You can use git subtree to add these datasets to a project. Add data git `subtree add` like:

```
git subtree add --prefix path-to-data git@github.com:vega/vega-datasets.git gh-pages
```

Update to the latest version of vega-data with

```
git subtree pull --prefix path-to-data git@github.com:vega/vega-datasets.git gh-pages
```

## Changelog

### Version 1.29

- Add `ohlc.json`. Thanks to @eitanlees!

### Version 1.28

- Add `annual-precip.json`. Thanks to @mattijn!

### Version 1.27

- Add `volcano.json`.

### Version 1.26

- Add `uniform-2d.json`.

### Version 1.22

- Add `windvectors.csv`. Thanks to @jwoLondon!

### Version 1.20

- Add `us-unemployment.csv`. Thanks to @palewire!

### Version 1.19

- Remove time in `weather.csv`.

### Version 1.18

- Fix typo in city name in `us-state-capitals.json`

### Version 1.17

- Made data consistent with respect to origin by making them originated from a Unix platform.

### Version 1.16

- Add `co2-concentration.csv`.

### Version 1.15

- Add `earthquakes.json`.

### Version 1.14

- Add `graticule.json`, London borough boundaries, borough centroids and tube (metro) rail lines.

### Version 1.13

- Add `disasters.csv` with disaster type, year and deaths.

### Version 1.12

- Add 0 padding in zipcode dataset.

### Version 1.11

- Add U district cuisine data

### Version 1.10

- Add weather data for Seattle and New York.

### Version 1.9

- Add income, zipcodes, lookup data, and a dataset with three independent geo variables.

### Version 1.8

- Remove all tabs in `github.csv` to prevent incorrect field name parsing.

### Version 1.7

* Dates in `movies.json` are all recognized as date types by datalib.
* Dates in `crimea.json` are now in ISO format (YYYY-MM-DD).

### Version 1.6

* Fix `cars.json` date format.

### Version 1.5

* Add [Gapminder Health v.s.
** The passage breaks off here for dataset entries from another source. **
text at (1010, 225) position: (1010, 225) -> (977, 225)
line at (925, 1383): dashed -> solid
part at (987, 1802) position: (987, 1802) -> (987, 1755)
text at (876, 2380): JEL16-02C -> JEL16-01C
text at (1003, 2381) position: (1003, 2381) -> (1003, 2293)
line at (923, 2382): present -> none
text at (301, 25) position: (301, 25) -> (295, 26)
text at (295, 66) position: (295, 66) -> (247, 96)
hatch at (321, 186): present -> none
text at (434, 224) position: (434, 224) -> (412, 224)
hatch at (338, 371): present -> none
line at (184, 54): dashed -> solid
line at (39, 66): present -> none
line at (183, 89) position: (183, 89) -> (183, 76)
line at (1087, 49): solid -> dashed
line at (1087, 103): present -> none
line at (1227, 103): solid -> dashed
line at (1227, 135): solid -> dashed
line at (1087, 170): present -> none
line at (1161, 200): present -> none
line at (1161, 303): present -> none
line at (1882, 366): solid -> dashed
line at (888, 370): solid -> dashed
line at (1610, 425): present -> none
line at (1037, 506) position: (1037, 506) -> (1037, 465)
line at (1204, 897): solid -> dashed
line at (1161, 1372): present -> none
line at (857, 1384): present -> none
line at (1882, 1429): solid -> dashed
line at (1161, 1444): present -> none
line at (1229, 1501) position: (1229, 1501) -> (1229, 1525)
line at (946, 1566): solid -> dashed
Income](data/gapminder-health-income.csv) dataset.
* Add generated Github contributions data for punch card visualization.

### Version 1.4

* Add Anscombe's Quartet dataset.

### Version 1.3

* Change date format in weather data so that it can be parsed in all browsers. Apparently YYYY/MM/DD is fine. Can also omit hours now.

### Version 1.2

* Decode origins in cars dataset.
* Add Unemployment Across Industries in US.

### Version 1.1.1

* Fixed the date parsing on the CrossFilter datasets -- an older version of the data was copied over on initial import. A script is now available via `npm run flights N` to re-sample `N` records from the original `flights-3m.csv` dataset.

### Version 1.1

* Add `seattle-weather` dataset. Transformed with https://gist.github.com/domoritz/acb8c13d5dadeb19636c.

### Version 1.0, October 8, 2015

* Initial import from Vega and Vega-Lite.
* Change field names in `cars.json` to be more descriptive (`hp` to `Horsepower`).